The publication also reports on the performance of nations in Gender Inequality Index (GII), which reflects gender-based inequalities in three dimensions reproductive health, empowerment, and economic activity. Reproductive health is measured by maternal mortality and adolescent birth rates; empowerment is measured by the share of parliamentary seats held by women and attainment in secondary and higher education by each gender while economic activity is measured by the labour market participation rate for women and men.

According to the report, Uganda has a GII value of 0.531, ranking it 127 out of 162 countries in the 2018 index. The report says that 34.3 percent of parliamentary seats in Uganda are held by women, and 27.4 percent of adult women have reached at least a secondary level of education compared to 34.7 percent of their male counterparts.

On the other hand, for every 100,000 live births, 343.0women die from pregnancy related causes; and the adolescent birth rate is 118.8 births per 1,000 women of ages 15-19. Female participation in the labour market is 67.2 percent compared to 75.0 for men.

The report also goes beyond income and reports on the deprivations that people face using a

Multidimensional Poverty Index (MPI) which identifies deprivations suffered by individuals in health, education and standard of living and 10 indicators.
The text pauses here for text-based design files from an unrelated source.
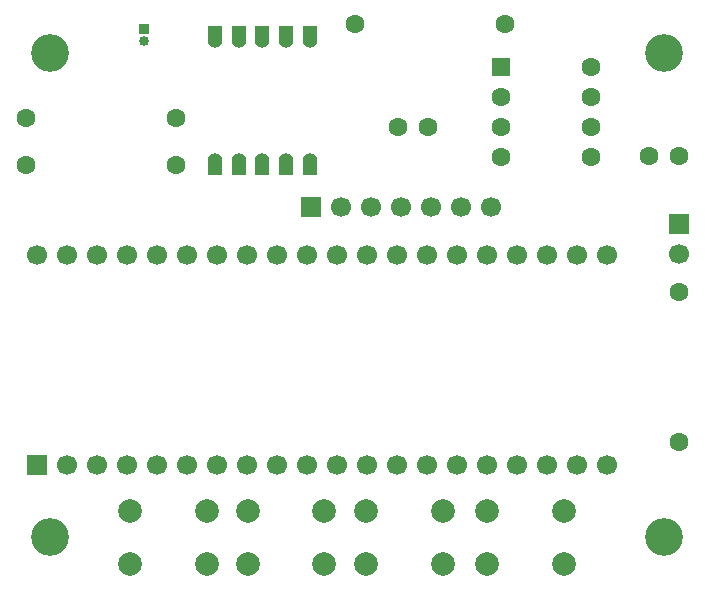
<source format=gbr>
%TF.GenerationSoftware,KiCad,Pcbnew,9.0.3*%
%TF.CreationDate,2025-07-26T00:16:15-07:00*%
%TF.ProjectId,ECE_299_ALARM,4543455f-3239-4395-9f41-4c41524d2e6b,1.0*%
%TF.SameCoordinates,Original*%
%TF.FileFunction,Soldermask,Top*%
%TF.FilePolarity,Negative*%
%FSLAX46Y46*%
G04 Gerber Fmt 4.6, Leading zero omitted, Abs format (unit mm)*
G04 Created by KiCad (PCBNEW 9.0.3) date 2025-07-26 00:16:15*
%MOMM*%
%LPD*%
G01*
G04 APERTURE LIST*
G04 Aperture macros list*
%AMRoundRect*
0 Rectangle with rounded corners*
0 $1 Rounding radius*
0 $2 $3 $4 $5 $6 $7 $8 $9 X,Y pos of 4 corners*
0 Add a 4 corners polygon primitive as box body*
4,1,4,$2,$3,$4,$5,$6,$7,$8,$9,$2,$3,0*
0 Add four circle primitives for the rounded corners*
1,1,$1+$1,$2,$3*
1,1,$1+$1,$4,$5*
1,1,$1+$1,$6,$7*
1,1,$1+$1,$8,$9*
0 Add four rect primitives between the rounded corners*
20,1,$1+$1,$2,$3,$4,$5,0*
20,1,$1+$1,$4,$5,$6,$7,0*
20,1,$1+$1,$6,$7,$8,$9,0*
20,1,$1+$1,$8,$9,$2,$3,0*%
%AMFreePoly0*
4,1,18,-0.900000,0.625000,0.275000,0.625000,0.372772,0.617305,0.523217,0.573597,0.658067,0.493847,0.768847,0.383067,0.848597,0.248217,0.892305,0.097772,0.900000,0.000000,0.892305,-0.097772,0.848597,-0.248217,0.768847,-0.383067,0.658067,-0.493847,0.523217,-0.573597,0.372772,-0.617305,0.275000,-0.625000,-0.900000,-0.625000,-0.900000,0.625000,-0.900000,0.625000,$1*%
G04 Aperture macros list end*
%ADD10FreePoly0,270.000000*%
%ADD11FreePoly0,90.000000*%
%ADD12C,1.600000*%
%ADD13C,3.200000*%
%ADD14R,1.700000X1.700000*%
%ADD15C,1.700000*%
%ADD16C,2.000000*%
%ADD17R,0.850000X0.850000*%
%ADD18C,0.850000*%
%ADD19RoundRect,0.250000X-0.550000X-0.550000X0.550000X-0.550000X0.550000X0.550000X-0.550000X0.550000X0*%
G04 APERTURE END LIST*
D10*
%TO.C,U1*%
X104000000Y-72600000D03*
X106000000Y-72600000D03*
X108000000Y-72600000D03*
X110000000Y-72600000D03*
X112000000Y-72600000D03*
D11*
X112000000Y-83400000D03*
X110000000Y-83400000D03*
X108000000Y-83400000D03*
X106000000Y-83400000D03*
X104000000Y-83400000D03*
%TD*%
D12*
%TO.C,R2*%
X143250000Y-106950000D03*
X143250000Y-94250000D03*
%TD*%
D13*
%TO.C,REF\u002A\u002A*%
X90000000Y-115000000D03*
%TD*%
D12*
%TO.C,R3*%
X88000000Y-83500000D03*
X100700000Y-83500000D03*
%TD*%
D14*
%TO.C,LS1*%
X143250000Y-88475000D03*
D15*
X143250000Y-91015000D03*
%TD*%
D16*
%TO.C,SW2*%
X106750000Y-112750000D03*
X113250000Y-112750000D03*
X106750000Y-117250000D03*
X113250000Y-117250000D03*
%TD*%
D12*
%TO.C,C1*%
X119500000Y-80250000D03*
X122000000Y-80250000D03*
%TD*%
D13*
%TO.C,REF\u002A\u002A*%
X142000000Y-115000000D03*
%TD*%
D17*
%TO.C,AE1*%
X98000000Y-72000000D03*
D18*
X98000000Y-73000000D03*
%TD*%
D19*
%TO.C,U3*%
X128195000Y-75190000D03*
D12*
X128195000Y-77730000D03*
X128195000Y-80270000D03*
X128195000Y-82810000D03*
X135815000Y-82810000D03*
X135815000Y-80270000D03*
X135815000Y-77730000D03*
X135815000Y-75190000D03*
%TD*%
%TO.C,R1*%
X128500000Y-71500000D03*
X115800000Y-71500000D03*
%TD*%
D13*
%TO.C,REF\u002A\u002A*%
X142000000Y-74000000D03*
%TD*%
%TO.C,REF\u002A\u002A*%
X90000000Y-74000000D03*
%TD*%
D16*
%TO.C,SW3*%
X116750000Y-112750000D03*
X123250000Y-112750000D03*
X116750000Y-117250000D03*
X123250000Y-117250000D03*
%TD*%
%TO.C,SW1*%
X96807950Y-112772844D03*
X103307950Y-112772844D03*
X96807950Y-117272844D03*
X103307950Y-117272844D03*
%TD*%
D12*
%TO.C,C2*%
X140750000Y-82750000D03*
X143250000Y-82750000D03*
%TD*%
D14*
%TO.C,U2*%
X88870000Y-108890000D03*
D15*
X91410000Y-108890000D03*
X93950000Y-108890000D03*
X96490000Y-108890000D03*
X99030000Y-108890000D03*
X101570000Y-108890000D03*
X104110000Y-108890000D03*
X106650000Y-108890000D03*
X109190000Y-108890000D03*
X111730000Y-108890000D03*
X114270000Y-108890000D03*
X116810000Y-108890000D03*
X119350000Y-108890000D03*
X121890000Y-108890000D03*
X124430000Y-108890000D03*
X126970000Y-108890000D03*
X129510000Y-108890000D03*
X132050000Y-108890000D03*
X134590000Y-108890000D03*
X137130000Y-108890000D03*
X137130000Y-91110000D03*
X134590000Y-91110000D03*
X132050000Y-91110000D03*
X129510000Y-91110000D03*
X126970000Y-91110000D03*
X124430000Y-91110000D03*
X121890000Y-91110000D03*
X119350000Y-91110000D03*
X116810000Y-91110000D03*
X114270000Y-91110000D03*
X111730000Y-91110000D03*
X109190000Y-91110000D03*
X106650000Y-91110000D03*
X104110000Y-91110000D03*
X101570000Y-91110000D03*
X99030000Y-91110000D03*
X96490000Y-91110000D03*
X93950000Y-91110000D03*
X91410000Y-91110000D03*
X88870000Y-91110000D03*
%TD*%
D12*
%TO.C,R4*%
X88000000Y-79500000D03*
X100700000Y-79500000D03*
%TD*%
D14*
%TO.C,DISP1*%
X112120000Y-87050000D03*
D15*
X114660000Y-87050000D03*
X117200000Y-87050000D03*
X119740000Y-87050000D03*
X122280000Y-87050000D03*
X124820000Y-87050000D03*
X127360000Y-87050000D03*
%TD*%
D16*
%TO.C,SW4*%
X127000000Y-112750000D03*
X133500000Y-112750000D03*
X127000000Y-117250000D03*
X133500000Y-117250000D03*
%TD*%
M02*

</source>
The report shows that 55.1 percent of the Ugandan population are multidimensionally poor while 24.9 percent are vulnerable to multidimensional poverty.

If the deprivation score is 33.3 percent or greater, the household (and everyone in it) is classified as multidimensional poor. Individuals with a deprivation score greater than or equal to 20 percent but less than 33.3 percent are classified as vulnerable to multidimensional poverty.

Prof. Pamela Mbabazi, the Chairperson National Planning Authority said that most of the report findings align with observations made in Uganda’s national planning frameworks and its prescription of areas for redress align with development priorities identified in Uganda’s third National Development Plan now in its final stages of design.

These include improving the quality of education, jobs creation, reducing dependency on subsistence economy, combatting climate change cover, enhancing value addition in key growth opportunities, digitization of the economy and reducing vulnerabilities.